Paul Krugman has worried about this—specifically, the European austerity programs leading to so much economic suffering in Europe are also leading to a rise in intolerance and extremist organizations, even governments. “Nobody familiar with Europe’s history can look at this resurgence of hostility without feeling a shiver. Yet there may be worse things happening.
“Right-wing populists are on the rise from Austria, where the Freedom Party (whose leader used to have neo-Nazi connections) runs neck-and-neck in the polls with established parties, to Finland, where the anti-immigrant True Finns party had a strong electoral showing last April,” said Krugman. “And these are rich countries whose economies have held up fairly well. Matters look even more ominous in the poorer nations of Central and Eastern Europe.”
“Last month the European Bank for Reconstruction and Development documented a sharp drop in public support for democracy in the “new E.U.” countries, the nations that joined the European Union after the fall of the Berlin Wall. Not surprisingly, the loss of faith in democracy has been greatest in the countries that suffered the deepest economic slumps.”
“Taken together, all this amounts to the re-establishment of authoritarian rule, under a paper-thin veneer of democracy, in the heart of Europe. And it’s a sample of what may happen much more widely if this depression continues,” worries Professor Krugman.

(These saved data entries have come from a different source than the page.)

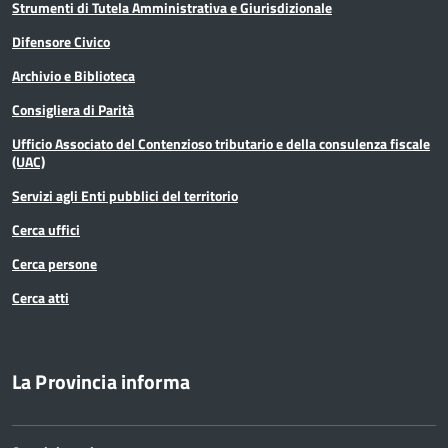
Strumenti di Tutela Amministrativa e Giurisdizionale
Difensore Civico
Archivio e Biblioteca
Consigliera di Parità
Ufficio Associato del Contenzioso tributario e della consulenza fiscale
(UAC)
Servizi agli Enti pubblici del territorio
Cerca uffici
Cerca persone
Cerca atti
La Provincia informa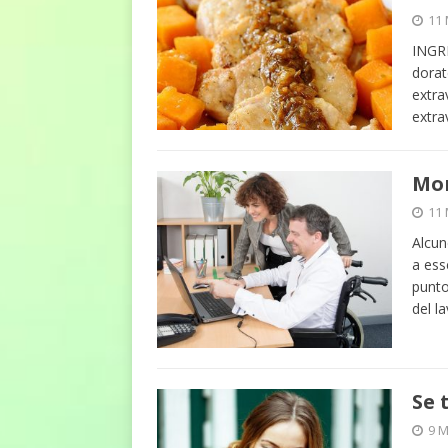
11
INGRE
dorat
extra
extra
Mon
11
Alcun
a ess
punto
del l
Se 
9 M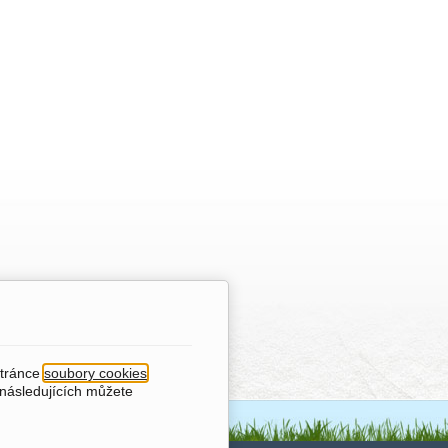
stránce
soubory cookies
.
 následujících můžete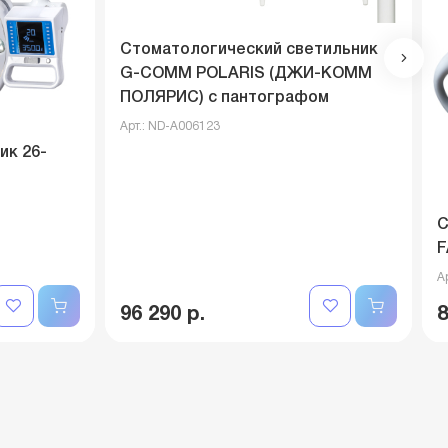
Стоматологический светильник
G-COMM POLARIS (ДЖИ-КОММ
ПОЛЯРИС) с пантографом
Арт.: ND-A006123
ик 26-
С
F
А
96 290 р.
8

We can also see it in the U.S. with the rise of right wing activism, such as the Tea Party with its anti-immigrant, anti-government credo. This is not anti-democratic on its surface, but it’s credo contains much that is undemocratic, such as government invasion of private choice in wanting to control abortion and gay marriages.
Richard Wilkinson’s TEDx lecture and book with Kate Pickett, “The Spirit Level” show the best exposure of the dire effects of income inequality on the quality of life. The most important factor, and a sign of dire consequences when inequality has approached the level of the Great Depression, is our violent crime and incarceration rates, which Wilkinson discusses at length. The U.S. is by far the most violent country in the world—worse than any other developed country.
Graph: The Spirit Level
So why aren’t such quality of life indicators discussed with economic growth? Part of it is misconceptions—that economic growth and equality aren’t compatible. The conservative position espoused by 1970s Economist Arthur Okun was that greater equality meant less market efficiencies to produce, and so fewer incentives for greater wealth since leveling the playing field meant leveling out the opportunity for large profits. But he also advocated more progressive taxation, and various other social safety net programs to alleviate the effects of income disparities on the quality of their lives.
That was before the decline of centralized planning in socialist and communist countries, of course, when the superior economics of democracies was still in doubt. The abilities of capitalist, market-driven economies to produce more and better products is no longer disputed. In fact, the various asset bubbles of recent years show a propensity for markets to overproduce. It also produces more pronounced income inequality, which leads more than ever to unequal opportunity for those at the bottom of the wealth ladder.
Studies have shown that the greatest periods of economic growth occurred during Democratic administrations, when equality was greatest, and government was not the problem. The evidence now shows the necessity for greater income equality if we want greater peace and prosperity within our own country, as well as a shared peace and prosperity with other countries.